Das sind jetzt alles sehr viele Mutmaßungen, deswegen hier noch ein paar Absolute: der fantastische Lovesong „Lunch“ ist der größte Hit den Billie Eilish seit „Bad Guy“ rausgebracht hat. Der Song „Chihiro“ der beste, den je jemand über einen Hayao Miyazaki-Film geschrieben hat und „Twenty-one took a lifetime“ aus dem Song „Skinny“ eine der besten biografischen Zeilen.

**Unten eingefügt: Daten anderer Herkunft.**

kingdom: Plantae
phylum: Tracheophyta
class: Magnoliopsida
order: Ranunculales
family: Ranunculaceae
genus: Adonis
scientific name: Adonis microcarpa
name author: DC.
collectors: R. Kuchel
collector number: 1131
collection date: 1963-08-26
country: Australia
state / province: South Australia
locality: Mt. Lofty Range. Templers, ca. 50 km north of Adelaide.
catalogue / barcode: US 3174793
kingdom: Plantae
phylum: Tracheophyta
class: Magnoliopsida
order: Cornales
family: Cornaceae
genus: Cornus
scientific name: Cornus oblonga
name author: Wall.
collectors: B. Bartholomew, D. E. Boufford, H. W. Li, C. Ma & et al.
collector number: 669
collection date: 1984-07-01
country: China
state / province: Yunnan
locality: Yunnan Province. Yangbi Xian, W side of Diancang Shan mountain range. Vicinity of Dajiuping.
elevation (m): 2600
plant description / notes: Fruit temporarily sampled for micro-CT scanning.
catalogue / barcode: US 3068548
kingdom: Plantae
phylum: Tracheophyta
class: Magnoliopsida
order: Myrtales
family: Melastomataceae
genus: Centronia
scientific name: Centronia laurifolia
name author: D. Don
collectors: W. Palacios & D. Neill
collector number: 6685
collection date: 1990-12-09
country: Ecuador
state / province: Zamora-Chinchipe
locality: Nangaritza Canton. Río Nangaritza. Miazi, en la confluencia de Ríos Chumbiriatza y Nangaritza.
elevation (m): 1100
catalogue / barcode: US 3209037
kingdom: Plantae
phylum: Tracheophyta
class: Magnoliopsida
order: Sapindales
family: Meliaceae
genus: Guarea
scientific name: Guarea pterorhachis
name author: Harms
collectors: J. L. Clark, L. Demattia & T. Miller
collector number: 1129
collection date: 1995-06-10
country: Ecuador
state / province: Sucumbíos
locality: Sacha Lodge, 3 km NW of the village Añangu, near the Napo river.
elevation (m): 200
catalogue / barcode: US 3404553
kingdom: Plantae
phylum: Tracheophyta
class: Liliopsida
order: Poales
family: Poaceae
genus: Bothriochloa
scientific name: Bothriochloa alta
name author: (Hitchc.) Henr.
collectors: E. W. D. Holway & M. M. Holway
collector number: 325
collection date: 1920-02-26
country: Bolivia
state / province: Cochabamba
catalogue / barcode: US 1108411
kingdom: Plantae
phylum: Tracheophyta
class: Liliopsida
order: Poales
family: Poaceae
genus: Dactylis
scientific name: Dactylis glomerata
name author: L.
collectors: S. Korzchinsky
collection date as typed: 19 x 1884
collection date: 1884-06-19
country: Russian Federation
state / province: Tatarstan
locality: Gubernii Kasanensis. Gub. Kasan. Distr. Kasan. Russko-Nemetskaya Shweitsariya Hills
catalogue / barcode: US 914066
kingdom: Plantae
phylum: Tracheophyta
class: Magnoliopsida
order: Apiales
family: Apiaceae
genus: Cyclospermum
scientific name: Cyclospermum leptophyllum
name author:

„Hit Me Hard and Soft“ ist ein old-schooliges Popalbum, das manchmal an 90er Jahre Eurodance erinnert und sich dann wieder wohler als sanfter Entspannungssoundtrack anfühlt. Und das fix ein bestes Setting hat, in dem man es sich anhören sollte: stellt euch vor, ein regnerischer Tag. Man geht raus, ohne Regenschirm, mit nassen Haaren und geht einfach spazieren. Und man fühlt sich sehr cool dabei.
Weil das ist Billie Eilishs große Stärke weiterhin: egal, wie Lieder produziert und umgesetzt werden, da wird so ein Selbstbewusstsein, oder englisch gesagt: Empowerment, vermittelt, da kann man sich nur so cool beim Hören fühlen, wie das Billie Eilish wahrscheinlich beim Musikmachen tut. Nächstes Jahr spielt Billie Eilish ihr erstes Nicht-Festival-Konzert in Österreich in der Wiener Stadthalle. Es ist natürlich bereits ausverkauft.